The second major consequence is that with lower demand for lower level enchantments, there is lower demand for lower-level enchanting materials. But the supply hasn't changed much. The result is that the price of such enchanting mats is also in freefall. And it isn't just enchantments that this applies to. It's all permanent enhancements, such as spellthreads, gems, armor kits and so on. Low level characters are earning less from instances because the mats aren't pulling in as much money as before. Of course, that isn't necessarily a bad thing.

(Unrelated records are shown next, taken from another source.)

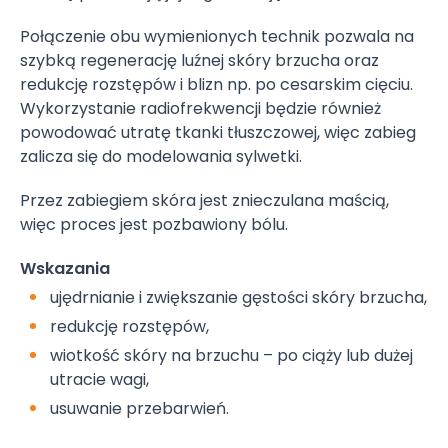
Połączenie obu wymienionych technik pozwala na
szybką regenerację luźnej skóry brzucha oraz
redukcję rozstępów i blizn np. po cesarskim cięciu.
Wykorzystanie radiofrekwencji będzie również
powodować utratę tkanki tłuszczowej, więc zabieg
zalicza się do modelowania sylwetki.
Przez zabiegiem skóra jest znieczulana maścią,
więc proces jest pozbawiony bólu.
Wskazania
ujędrnianie i zwiększanie gęstości skóry brzucha,
redukcję rozstępów,
wiotkość skóry na brzuchu – po ciąży lub dużej
utracie wagi,
usuwanie przebarwień.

I expect this trend to continue, and for Blizzard to extend it to other items. What's to stop potions, elixirs and flasks being treated in the same way? Under the covers, heirloom gear is already being scaled, and its ilvl is also being scaled in a hidden way, so heirloom wearers can queue for dungeons that have ilvl restrictions on them. What's to stop armour being scaled in the same way?


  1. My theory on this (and it's just a theory, haven't seen anything anywhere) is that this was mostly a tech demo that'll eventually, fingers crossed, tie into some sort of character scaling ability when running older content. The combination of enchant scaling and gear scaling (which was introduced with Proving Grounds, if not sooner) likely accounts for the bulk of the tech challenge in scaling... scaling an actual toon is simple since they all look (more or less) the same when naked, gear is the big differentiating factor. The only thing officially left is gem scaling, right now gems are full strength when going into PG when your gear scales down, but the tech does already exist in-game since if you look at a top level gem on a lower-level toon, the stat is scaled back (which I frankly find annoying, my auction alts are often lower level and it makes it hard to figure out what the latest gems are when half of them are capped at +47 instead of some at +160... I have to go by the "requires i417" restriction to be sure in some cases).

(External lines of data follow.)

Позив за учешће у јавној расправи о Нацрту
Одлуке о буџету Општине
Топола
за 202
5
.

    I've seen at least one case of consumable scaling... the alchemist buff flask. When you can first craft it you get something like +4 stat, once you're near or at max level it finally caps out at +320 (hard to say exactly when, I've noticed the tooltip on the flask itself doesn't always match the buff you get, nor the actual character sheet benefit... I think they're still working through some bugs, or were when I was paying attention, anyway). No reason those couldn't scale as well.

    I suspect heirloom enchant scaling is more of a positive side effect of this than an actual goal.

    1. That makes sense, R. I agree with you that the end-goal seems to be fully scaling characters to content. Well, where content = hitting things over the head until they're dead. On the other hand, the side-effect seems to be the removal of crafting content. Anyway, it seems it won't be long before all consumables scale to character level.